Matka Edyty Terki, która od 8 lat opiekuje się córką, jest coraz słabsza. Lekarze stwierdzili u niej szereg chorób, w tym bardzo poważny uraz kręgosłupa. Kobieta ma coraz mniej sił, by samodzielnie opiekować się córką. Ja muszę wynająć kogoś do opieki na co najmniej 16 godzin, ale jeśli mój stan zdrowia się pogorszy, trzeba byłoby znaleźć opiekę na 24 godziny - mówi.

Profesjonalna opieka na osobą w śpiączce jest bardzo droga. Stąd wniosek o rentę w wysokości 20 tysięcy złotych miesięcznie.

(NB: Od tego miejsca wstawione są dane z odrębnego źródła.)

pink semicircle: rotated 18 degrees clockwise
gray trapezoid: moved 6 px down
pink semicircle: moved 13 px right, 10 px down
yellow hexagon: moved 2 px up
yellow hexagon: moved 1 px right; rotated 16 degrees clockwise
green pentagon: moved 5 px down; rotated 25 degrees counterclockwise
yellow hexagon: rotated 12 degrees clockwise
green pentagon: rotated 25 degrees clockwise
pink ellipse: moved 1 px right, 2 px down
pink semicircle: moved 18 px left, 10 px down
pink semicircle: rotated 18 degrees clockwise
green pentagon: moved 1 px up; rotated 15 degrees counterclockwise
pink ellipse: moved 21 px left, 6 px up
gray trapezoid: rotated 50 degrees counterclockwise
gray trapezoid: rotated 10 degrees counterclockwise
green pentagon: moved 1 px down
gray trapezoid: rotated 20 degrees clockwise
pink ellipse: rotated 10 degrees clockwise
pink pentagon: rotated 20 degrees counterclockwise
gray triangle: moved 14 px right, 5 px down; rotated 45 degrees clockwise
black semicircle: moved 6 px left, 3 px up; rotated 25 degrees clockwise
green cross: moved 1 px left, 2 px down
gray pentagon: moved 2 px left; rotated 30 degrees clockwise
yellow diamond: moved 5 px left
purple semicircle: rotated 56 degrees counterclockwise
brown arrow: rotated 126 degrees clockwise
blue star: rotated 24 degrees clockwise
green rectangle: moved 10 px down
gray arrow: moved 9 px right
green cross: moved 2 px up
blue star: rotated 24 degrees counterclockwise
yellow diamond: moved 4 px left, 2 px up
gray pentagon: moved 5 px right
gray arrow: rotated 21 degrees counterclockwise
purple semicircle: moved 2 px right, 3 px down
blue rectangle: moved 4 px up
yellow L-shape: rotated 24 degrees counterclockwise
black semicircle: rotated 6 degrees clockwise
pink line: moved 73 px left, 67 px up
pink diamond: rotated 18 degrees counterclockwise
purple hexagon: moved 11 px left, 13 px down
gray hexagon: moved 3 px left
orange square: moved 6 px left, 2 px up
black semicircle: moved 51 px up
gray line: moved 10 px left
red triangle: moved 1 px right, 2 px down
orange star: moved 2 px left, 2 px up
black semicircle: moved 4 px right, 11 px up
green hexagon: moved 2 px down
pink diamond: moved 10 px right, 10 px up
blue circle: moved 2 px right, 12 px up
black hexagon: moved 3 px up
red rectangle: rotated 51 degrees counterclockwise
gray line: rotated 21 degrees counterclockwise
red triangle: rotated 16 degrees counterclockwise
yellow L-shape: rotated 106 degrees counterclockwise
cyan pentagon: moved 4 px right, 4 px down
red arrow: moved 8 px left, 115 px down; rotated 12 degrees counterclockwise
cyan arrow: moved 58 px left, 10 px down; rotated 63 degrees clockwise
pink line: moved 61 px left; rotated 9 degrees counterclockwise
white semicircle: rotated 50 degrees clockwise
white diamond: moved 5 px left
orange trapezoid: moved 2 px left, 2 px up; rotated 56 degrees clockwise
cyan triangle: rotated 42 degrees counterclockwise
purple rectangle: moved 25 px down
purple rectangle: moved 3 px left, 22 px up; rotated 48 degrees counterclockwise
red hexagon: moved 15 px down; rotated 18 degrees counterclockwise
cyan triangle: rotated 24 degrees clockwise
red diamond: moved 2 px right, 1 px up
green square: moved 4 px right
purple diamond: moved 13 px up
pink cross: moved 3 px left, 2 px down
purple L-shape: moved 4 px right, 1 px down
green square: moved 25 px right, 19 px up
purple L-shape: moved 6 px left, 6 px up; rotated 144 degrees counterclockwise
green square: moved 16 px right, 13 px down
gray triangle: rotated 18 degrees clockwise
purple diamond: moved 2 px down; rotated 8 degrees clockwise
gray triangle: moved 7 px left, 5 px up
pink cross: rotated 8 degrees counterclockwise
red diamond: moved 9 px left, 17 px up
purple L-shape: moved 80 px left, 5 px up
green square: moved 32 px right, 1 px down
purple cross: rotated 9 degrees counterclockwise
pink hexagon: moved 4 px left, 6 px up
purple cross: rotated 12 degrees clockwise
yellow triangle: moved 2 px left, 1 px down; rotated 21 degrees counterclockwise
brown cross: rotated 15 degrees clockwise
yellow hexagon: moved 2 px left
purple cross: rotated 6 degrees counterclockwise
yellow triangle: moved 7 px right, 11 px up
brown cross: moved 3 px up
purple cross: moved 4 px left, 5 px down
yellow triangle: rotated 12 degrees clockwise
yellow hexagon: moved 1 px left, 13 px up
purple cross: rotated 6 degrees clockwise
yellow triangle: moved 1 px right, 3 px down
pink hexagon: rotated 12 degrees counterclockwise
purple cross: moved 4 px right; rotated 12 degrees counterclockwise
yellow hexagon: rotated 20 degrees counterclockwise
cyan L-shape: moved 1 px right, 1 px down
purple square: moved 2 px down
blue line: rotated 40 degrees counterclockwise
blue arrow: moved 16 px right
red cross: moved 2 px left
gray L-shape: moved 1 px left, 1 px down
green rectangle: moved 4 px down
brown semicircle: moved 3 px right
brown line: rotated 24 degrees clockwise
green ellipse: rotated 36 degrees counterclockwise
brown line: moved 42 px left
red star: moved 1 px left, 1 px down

Szpital, w którym operowana była młoda wrocławianka, już nie istnieje. Dlatego wypłacić odszkodowanie powinien urząd marszałkowski, który przejął wszelkie zobowiązania zlikwidowanej placówki.

Urzędnicy jeszcze przed dzisiejszym posiedzeniem sądu zapowiadali ostrą batalię o wysokość odszkodowania. Twierdzili, że żądania Wiesławy Terki - 1,6 miliona złotych i 8 tysięcy złotych comiesięcznej renty - są zbyt wygórowane.